Whenever a line in the entries includes the word "sich", copy that line out.

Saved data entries
⁂

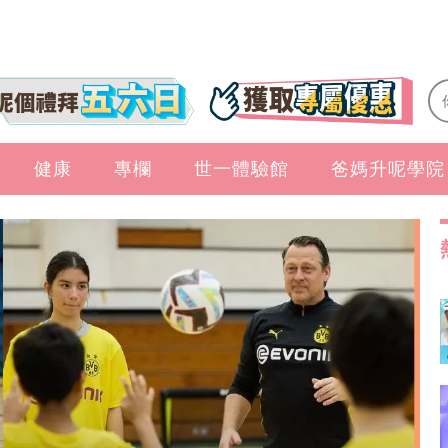
健康
專欄
世一體驗館
爸媽升呢學院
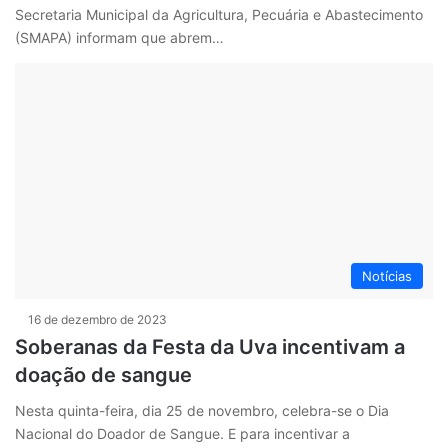
Secretaria Municipal da Agricultura, Pecuária e Abastecimento
(SMAPA) informam que abrem…
Notícias
16 de dezembro de 2023
Soberanas da Festa da Uva incentivam a
doação de sangue
Nesta quinta-feira, dia 25 de novembro, celebra-se o Dia
Nacional do Doador de Sangue. E para incentivar a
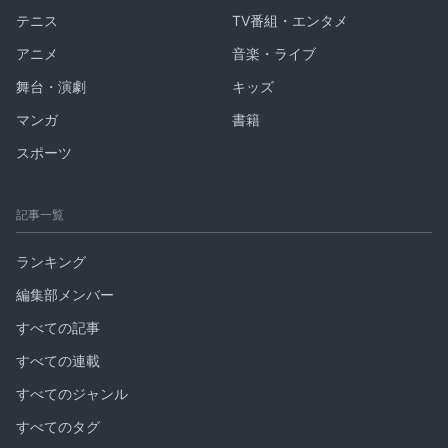
テニス
TV番組・エンタメ
アニメ
音楽・ライブ
舞台・演劇
キッズ
マンガ
書籍
スポーツ
記事一覧
ランキング
編集部メンバー
すべての記事
すべての連載
すべてのジャンル
すべてのタグ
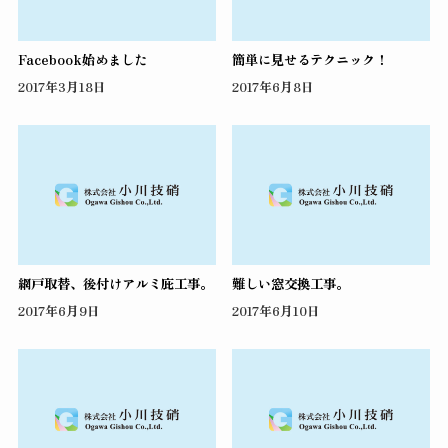
Facebook始めました
簡単に見せるテクニック！
2017年3月18日
2017年6月8日
網戸取替、後付けアルミ庇工事。
難しい窓交換工事。
2017年6月9日
2017年6月10日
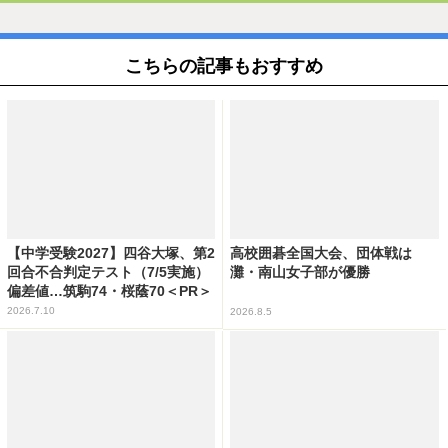
こちらの記事もおすすめ
【中学受験2027】四谷大塚、第2
高校囲碁全国大会、団体戦は
回合不合判定テスト（7/5実施）
灘・南山女子部が優勝
偏差値…筑駒74・桜蔭70＜PR＞
2026.7.10
2026.8.5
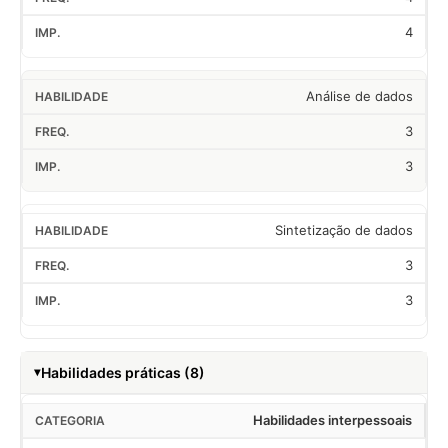
4
Análise de dados
3
3
Sintetização de dados
3
3
Habilidades práticas (8)
Habilidades interpessoais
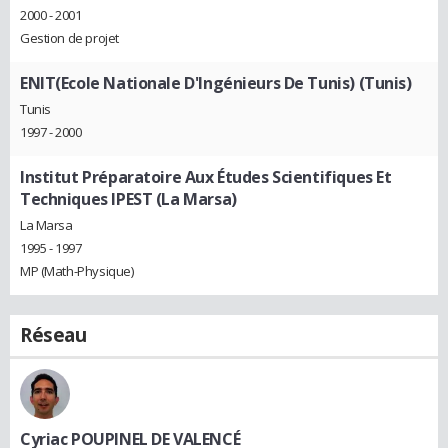
2000 - 2001
Gestion de projet
ENIT(Ecole Nationale D'Ingénieurs De Tunis) (Tunis)
Tunis
1997 - 2000
Institut Préparatoire Aux Études Scientifiques Et
Techniques IPEST (La Marsa)
La Marsa
1995 - 1997
MP (Math-Physique)
Réseau
Cyriac POUPINEL DE VALENCÉ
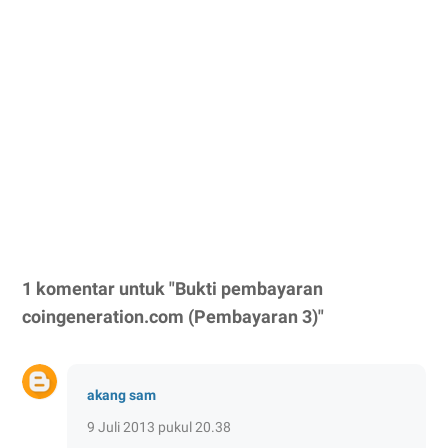
1 komentar untuk "Bukti pembayaran
coingeneration.com (Pembayaran 3)"
akang sam
9 Juli 2013 pukul 20.38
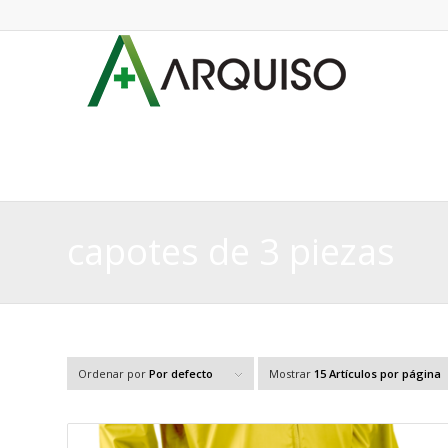
capotes de 3 piezas
Ordenar por
Por defecto
Mostrar
15 Artículos por página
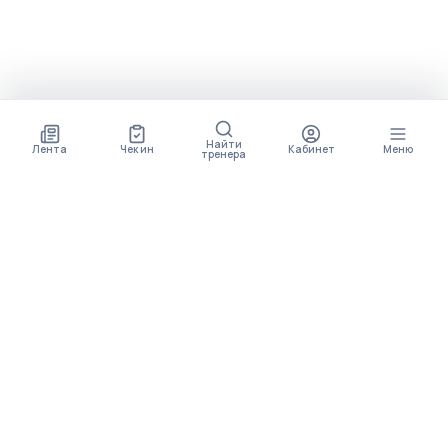
Найти
Лента
Чек ин
Кабинет
Меню
тренера
СКОРО ПОЯВИТСЯ
ПРИЛОЖЕНИЕ
В приложении будет доступно больше функционала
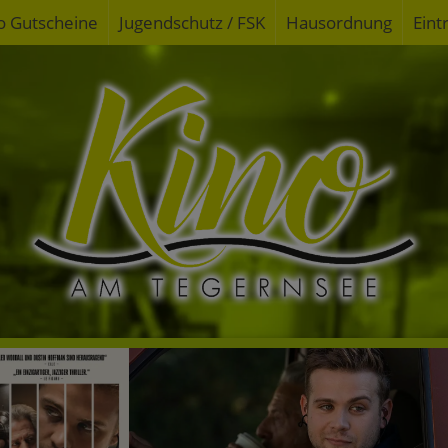
o Gutscheine
Jugendschutz / FSK
Hausordnung
Eint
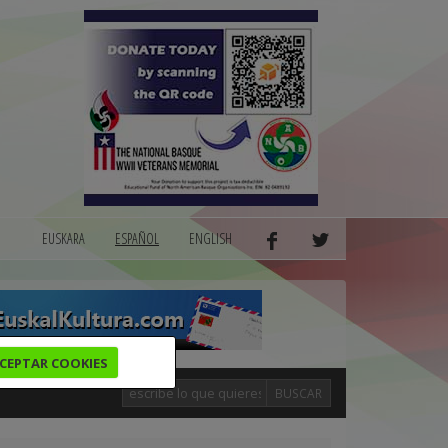
EUSKARA
ESPAÑOL
ENGLISH
CEPTAR COOKIES
BUSCAR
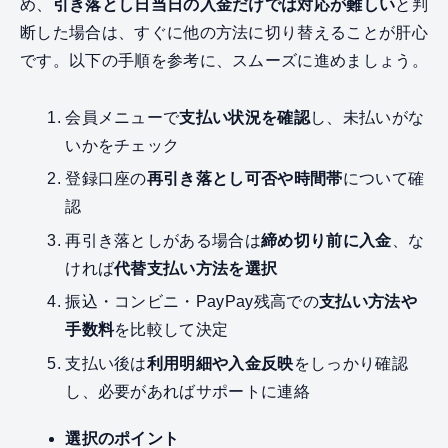
め、
引き落とし日当日の入金だけでは対応が難しい
と判
断した場合は、すぐに他の方法に切り替えることが肝心
です。以下の手順を参考に、スムーズに進めましょう。
会員メニューで
支払い状況を確認
し、未払いがな
いかをチェック
登録口座の
再引き落とし可否や時間帯
について確
認
再引き落としがある場合は
締め切り前に入金
、な
ければ
代替支払い方法を選択
振込・コンビニ・PayPay残高での
支払い方法や
手数料
を比較して決定
支払い後は
利用明細や入金反映
をしっかり確認
し、必要があればサポートに連絡
選択のポイント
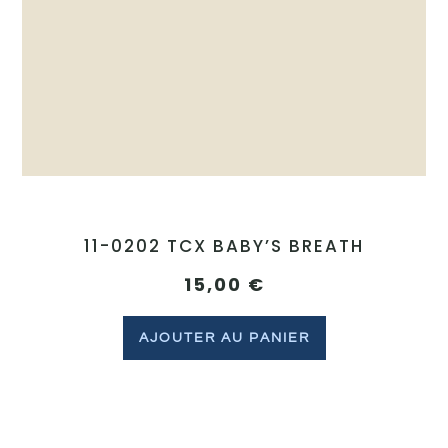
11-0202 TCX BABY’S BREATH
15,00
€
AJOUTER AU PANIER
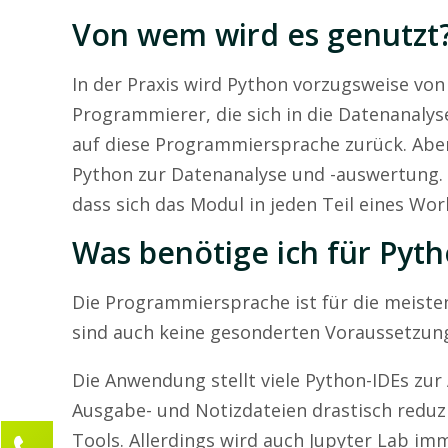
Von wem wird es genutzt
In der Praxis wird Python vorzugsweise vo
Programmierer, die sich in die Datenanalys
auf diese Programmiersprache zurück. Abe
Python zur Datenanalyse und -auswertung.
dass sich das Modul in jeden Teil eines Work
Was benötige ich für Pyt
Die Programmiersprache ist für die meiste
sind auch keine gesonderten Voraussetzung
Die Anwendung stellt viele Python-IDEs zur
Ausgabe- und Notizdateien drastisch reduzi
Tools. Allerdings wird auch Jupyter Lab im
Kontaktieren Sie uns!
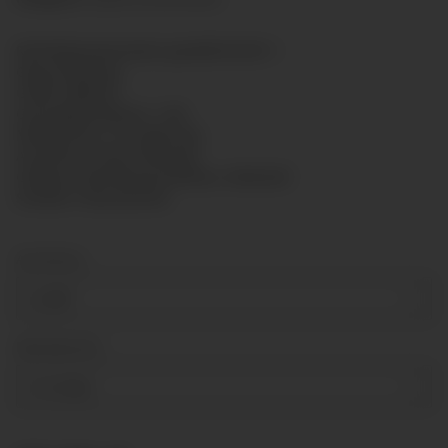
Rohrfedermanometer gemäß EN 837-1
Glyzerinfüllung
Größe: Ø80mm
Genauigkeitsklasse: 1,6%
Messsystem: CU-Legierung
Anschluss: hinten Messing
Gehäuse: Bördelring-Gehäuse, Edelstahl
Scheibe: Polycarbonat
Anschluss
G 3/8"
Messbereich
0-1,6 bar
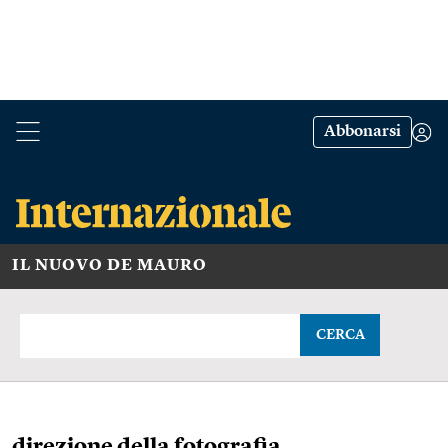
Abbonarsi
IL NUOVO DE MAURO
CERCA
direzione della fotografia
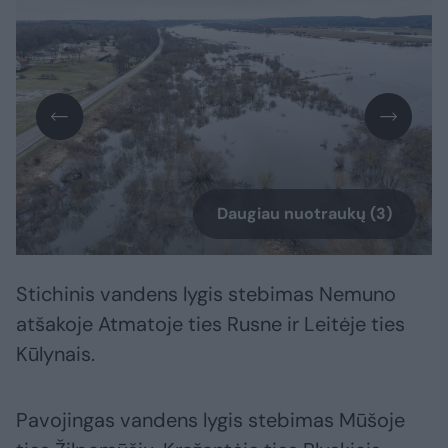
Daugiau nuotraukų (3)
Stichinis vandens lygis stebimas Nemuno
atšakoje Atmatoje ties Rusne ir Leitėje ties
Kūlynais.
Pavojingas vandens lygis stebimas Mūšoje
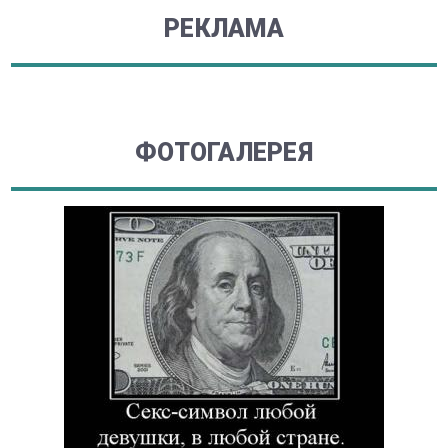
РЕКЛАМА
ФОТОГАЛЕРЕЯ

⁂

SOLUTION BELOW:
Programmierer, die sich in die Datenanalys
dass sich das Modul in jeden Teil eines Work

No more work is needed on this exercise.